◆ **Tarefa a fazer**
Digite de novo, sem mudar nada, o trecho do texto sobre o show de Lady Gaga no Rio que vai de "Cada visitante brasileiro" a "somaria R$ 133,60.", inclusive.

◆ **Texto fornecido**
╭──
Show deve movimentar R$ 600 milhões
Especialistas e empresários ouvidos pela DW, de fato, esperam um impacto positivo para a atividade econômica, sobretudo para o setor de turismo. No entanto, argumentam que falta transparência sobre a composição das despesas e o uso dos rendimentos que poderão chegar às contas públicas como resultado do aquecimento temporário da economia.
“Seria um ganho muito positivo se esses eventos que têm investimentos milionários também tivessem um plano de destinação desses recursos, pelo menos do ponto de vista público”, defende o professor Osiris Marques, da Faculdade de Turismo e Hotelaria da Universidade Federal Fluminense (UFF).
A expectativa é de que o show de Gaga gere quase R$ 600 milhões para a economia da cidade, de acordo com estimativas da secretaria municipal de Desenvolvimento Econômico (SMDE) e da Empresa de Turismo do Município do Rio de Janeiro (Riotur). Se confirmado, seria um retorno maior que o de Madonna, que rendeu R$ 469,4 milhões.
Os números refletem a estimativa da presença de 1,6 milhão de pessoas, mesmo volume observado no evento de maio do ano passado. Segundo o estudo, a composição do público seria semelhante ao do Réveillon: 85% de moradores da região metropolitana do Rio, 12% de turistas nacionais e 3% de estrangeiros.
Cada visitante brasileiro deve gastar, em média, R$ 515,84 por dia, enquanto os estrangeiros desembolsariam R$ 590,40 diariamente, ainda conforme a pesquisa. Já o gasto médio do carioca somaria R$ 133,60.
Aumento nas reservas de hotéis
Antes mesmo da chegada dos turistas, os setores de hotelaria e transportes estão entre os primeiros a perceber o aumento da demanda.
Para a semana do show, as buscas por passagens de ônibus ao Rio cresceram 170% em relação a igual período anterior à apresentação de Madonna, conforme levantamento da plataforma Clickbus em parceria com a Rodoviária do Rio. Cerca de 200 mil pessoas devem circular no terminal durante o final de semana.
Na plataforma de aluguel por temporada Airbnb, as pesquisas por acomodação aumentaram 2,5 vezes na mesma base comparativa, segundo revelou a empresa. Entre as reservas, 83% são para estadias de grupos com até quatro pessoas. Copacabana, Botafogo e Leme lideram a preferência dos hóspedes.
Já a ocupação dos hotéis cariocas supera a marca de 70% para o feriadão, de acordo com a prévia mais recente da HoteisRio. Copacabana (83,67%) e Ipanema/Leblon (82,10%) são as regiões mais procuradas.
Expectativas nas alturas
Todo esse contingente deve movimentar também os negócios nas redondezas de Copacabana. No Quiosque Arrastapé, que fica a poucos passos do palco onde Lady Gaga vai se apresentar, a procura dos fãs por uma reserva começou no dia seguinte ao anúncio do show em fevereiro.
O estabelecimento resolveu montar dois telões e não reservar mesas, contando que a movimentação será tão grande que mais vale a pena atender a multidão indo e vindo do que fechar mesas por valor fixo durante a noite toda.
╰──
◆ **Dados exibidos**
╭──
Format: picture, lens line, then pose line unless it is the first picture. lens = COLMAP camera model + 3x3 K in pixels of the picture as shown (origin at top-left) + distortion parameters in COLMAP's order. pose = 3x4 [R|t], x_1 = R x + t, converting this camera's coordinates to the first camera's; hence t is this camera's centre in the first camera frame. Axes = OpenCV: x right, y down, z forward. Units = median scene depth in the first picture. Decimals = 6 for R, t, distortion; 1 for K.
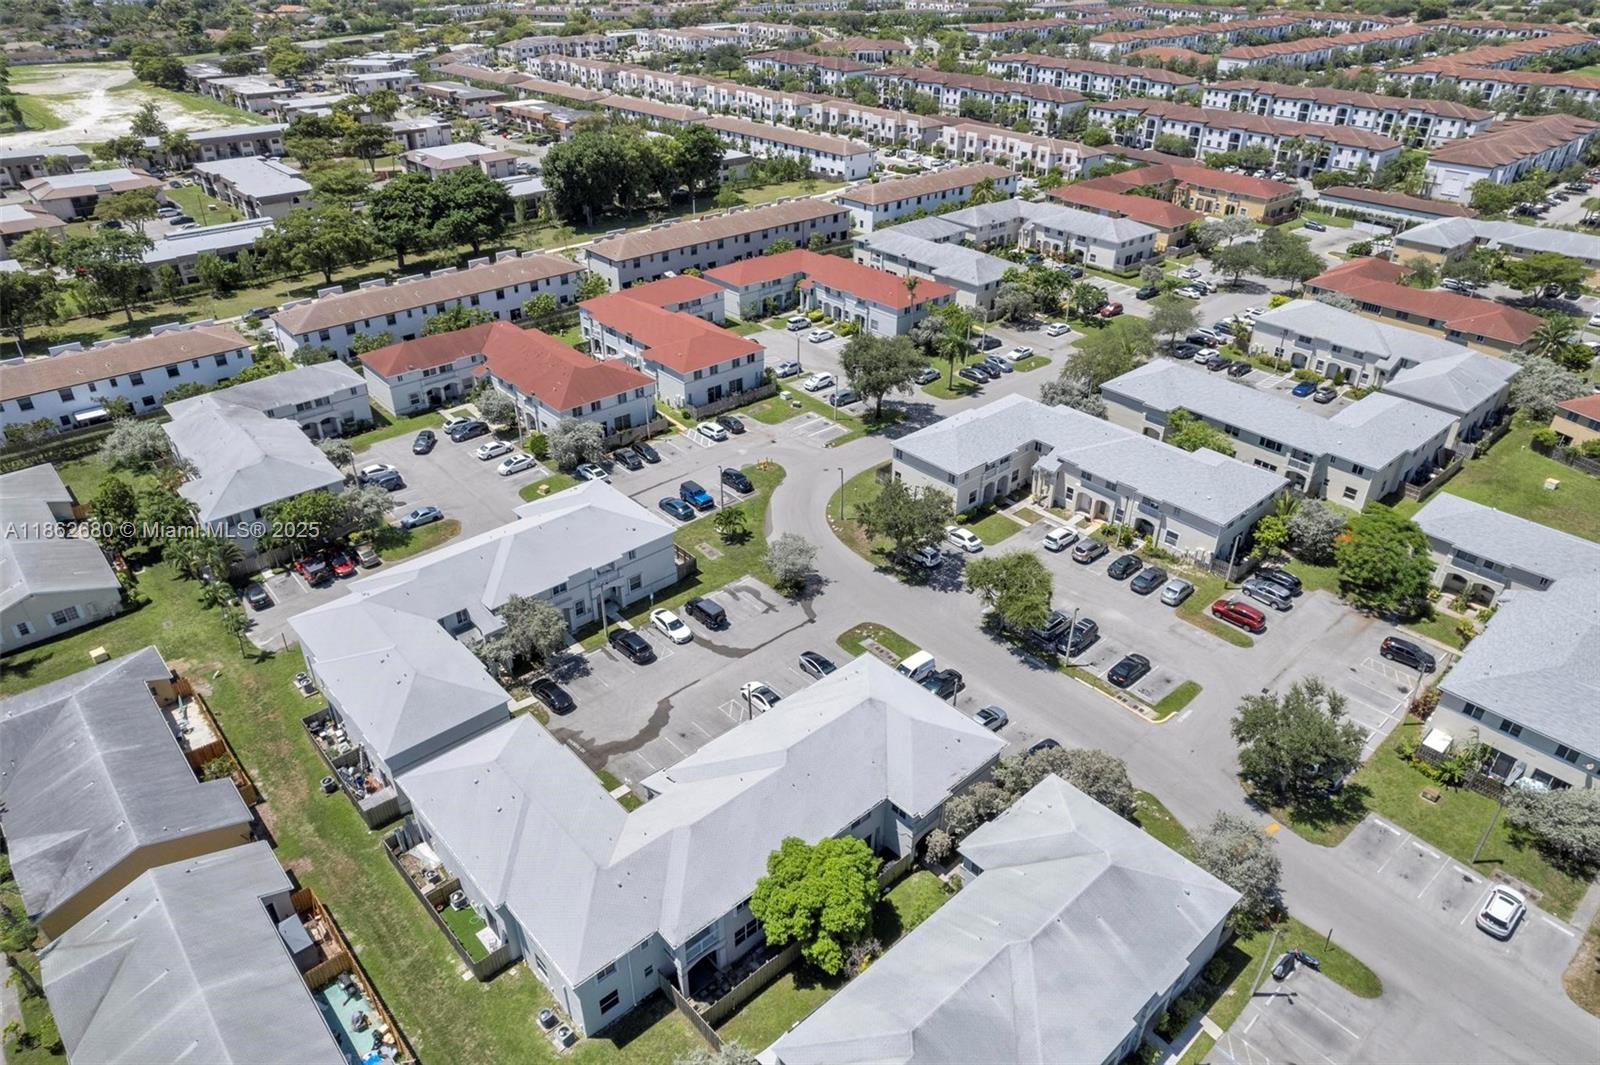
╰──
◆ **Resposta**
Cada visitante brasileiro deve gastar, em média, R$ 515,84 por dia, enquanto os estrangeiros desembolsariam R$ 590,40 diariamente, ainda conforme a pesquisa. Já o gasto médio do carioca somaria R$ 133,60.